The Spaniard had preferred to concentrate on race set-up for his familiar bike at Misano, but now took the chance for a back-to-back test at the fresh track.
The components are the most visible in Yamaha’s continuing recovery programme, which saw them secure from second to fifth at Misano; and second to fourth in today’s first free practice at Aragon.
2020 Rider Lineup Nearly Complete
Next year’s line-up in MotoGP is all but settled, with only KTM’s second factory seat uncertain; and the entry lists are now becoming clearer in the smaller classes.
Before the Aragon GP, Valentino Rossi’s SKY VR46 team confirmed their line-up for 2020. In Moto2, Marco Bezzecchi will join incumbent Luca Marini, Rossi’s half-brother. In Moto3, fast rookie Celestino Vietti will be joined by former team rider Andrea Migno.
Lorenzo Rumors Continue to Swirl
Jorge Lorenzo was again fending off rumours of an early end to his two-year Repsol Honda contract, after a pain-ridden first season continues to limp along with the triple MotoGP champion struggling to score points at all.
He had no thoughts, he told pressmen, of quitting or retiring, and intended to see the project through. But he could not speak for HRC, whence some Spanish sources expect a cut-off decision. “Anything could happen,” he allowed.

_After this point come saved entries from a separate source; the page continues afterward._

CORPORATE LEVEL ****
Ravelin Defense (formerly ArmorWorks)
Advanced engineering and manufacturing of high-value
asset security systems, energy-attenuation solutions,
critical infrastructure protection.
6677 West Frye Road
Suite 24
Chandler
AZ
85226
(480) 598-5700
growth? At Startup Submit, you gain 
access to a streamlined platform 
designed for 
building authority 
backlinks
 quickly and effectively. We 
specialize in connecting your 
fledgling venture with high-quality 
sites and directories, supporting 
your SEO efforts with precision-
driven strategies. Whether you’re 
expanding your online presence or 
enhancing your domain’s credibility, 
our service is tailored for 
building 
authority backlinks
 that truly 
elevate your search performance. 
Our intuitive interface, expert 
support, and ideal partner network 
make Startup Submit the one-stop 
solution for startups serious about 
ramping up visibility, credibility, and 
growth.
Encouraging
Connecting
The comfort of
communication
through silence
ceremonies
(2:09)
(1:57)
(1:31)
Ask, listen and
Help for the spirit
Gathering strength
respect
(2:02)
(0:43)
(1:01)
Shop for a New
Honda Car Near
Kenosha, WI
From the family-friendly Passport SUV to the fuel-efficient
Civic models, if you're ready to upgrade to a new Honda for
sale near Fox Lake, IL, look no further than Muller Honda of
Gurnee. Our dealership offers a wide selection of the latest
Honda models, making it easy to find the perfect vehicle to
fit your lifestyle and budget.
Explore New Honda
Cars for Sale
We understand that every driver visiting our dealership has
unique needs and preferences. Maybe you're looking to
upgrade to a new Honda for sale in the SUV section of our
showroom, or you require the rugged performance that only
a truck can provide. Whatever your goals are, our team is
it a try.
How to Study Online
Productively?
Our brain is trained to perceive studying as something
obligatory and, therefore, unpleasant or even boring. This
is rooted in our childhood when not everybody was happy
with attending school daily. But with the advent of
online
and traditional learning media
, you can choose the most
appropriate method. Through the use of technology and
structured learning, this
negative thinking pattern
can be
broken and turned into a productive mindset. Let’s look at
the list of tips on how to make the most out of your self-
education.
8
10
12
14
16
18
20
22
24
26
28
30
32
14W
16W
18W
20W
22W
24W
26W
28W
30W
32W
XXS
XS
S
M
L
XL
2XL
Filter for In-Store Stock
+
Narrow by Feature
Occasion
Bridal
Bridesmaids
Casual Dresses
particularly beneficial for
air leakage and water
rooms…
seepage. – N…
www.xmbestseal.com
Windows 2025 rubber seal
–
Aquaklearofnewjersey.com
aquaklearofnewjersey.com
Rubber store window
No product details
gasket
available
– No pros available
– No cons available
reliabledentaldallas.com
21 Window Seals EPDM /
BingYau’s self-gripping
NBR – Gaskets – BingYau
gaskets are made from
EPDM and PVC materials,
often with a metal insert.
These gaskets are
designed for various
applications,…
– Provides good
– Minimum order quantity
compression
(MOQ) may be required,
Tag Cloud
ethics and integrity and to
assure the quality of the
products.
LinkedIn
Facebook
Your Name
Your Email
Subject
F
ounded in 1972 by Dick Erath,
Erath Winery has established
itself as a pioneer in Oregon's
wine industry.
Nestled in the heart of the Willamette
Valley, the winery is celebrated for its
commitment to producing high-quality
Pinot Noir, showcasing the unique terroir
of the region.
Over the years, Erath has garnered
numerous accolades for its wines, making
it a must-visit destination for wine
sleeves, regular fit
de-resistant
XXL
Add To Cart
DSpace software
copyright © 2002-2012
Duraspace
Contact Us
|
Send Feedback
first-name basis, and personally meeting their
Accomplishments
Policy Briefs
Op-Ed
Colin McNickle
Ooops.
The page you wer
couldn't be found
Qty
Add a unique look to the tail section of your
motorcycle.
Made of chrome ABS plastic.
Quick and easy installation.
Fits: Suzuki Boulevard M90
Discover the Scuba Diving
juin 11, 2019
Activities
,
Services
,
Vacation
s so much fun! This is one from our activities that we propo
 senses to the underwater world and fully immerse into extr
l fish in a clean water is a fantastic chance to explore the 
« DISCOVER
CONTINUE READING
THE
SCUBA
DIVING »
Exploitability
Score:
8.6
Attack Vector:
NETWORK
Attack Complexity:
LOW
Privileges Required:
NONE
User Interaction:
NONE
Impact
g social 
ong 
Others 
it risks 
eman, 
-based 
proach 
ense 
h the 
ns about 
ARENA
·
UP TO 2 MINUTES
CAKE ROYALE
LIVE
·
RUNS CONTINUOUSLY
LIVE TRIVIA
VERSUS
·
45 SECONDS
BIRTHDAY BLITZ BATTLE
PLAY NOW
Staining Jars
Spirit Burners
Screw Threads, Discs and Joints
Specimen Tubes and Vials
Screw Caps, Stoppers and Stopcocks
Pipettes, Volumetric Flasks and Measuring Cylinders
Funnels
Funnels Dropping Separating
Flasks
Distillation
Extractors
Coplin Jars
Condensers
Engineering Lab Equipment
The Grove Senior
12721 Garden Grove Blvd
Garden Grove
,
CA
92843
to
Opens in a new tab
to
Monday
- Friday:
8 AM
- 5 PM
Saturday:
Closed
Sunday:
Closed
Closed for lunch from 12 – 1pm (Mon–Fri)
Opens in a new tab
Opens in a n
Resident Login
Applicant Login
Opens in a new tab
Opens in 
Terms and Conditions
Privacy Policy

Lorenzo’s progress has been blighted by several crashes and a string of injuries … the first to his ankle after a controversial first-corner clash with Marquez at Aragon one year ago. At the next race in Thailand a mechanical failure threw him heavily off his Ducati, and he missed most of the end of the season.
He broke his scaphoid in a training accident in the close season, then fractured ribs in a fall at Qatar. Then in practice at Assen he sustained fractures to two vertebrae.
“There have been four very important injures, and although the last was the worst, the others have also had an impact on results,” he said.
He returned at the British GP, but finished a distant 14 there and at the next round at Misano. The pain was steadily improving, he said; and he hoped to be significantly stronger for the forthcoming Asian campaign. “The enemy is the stopwatch.”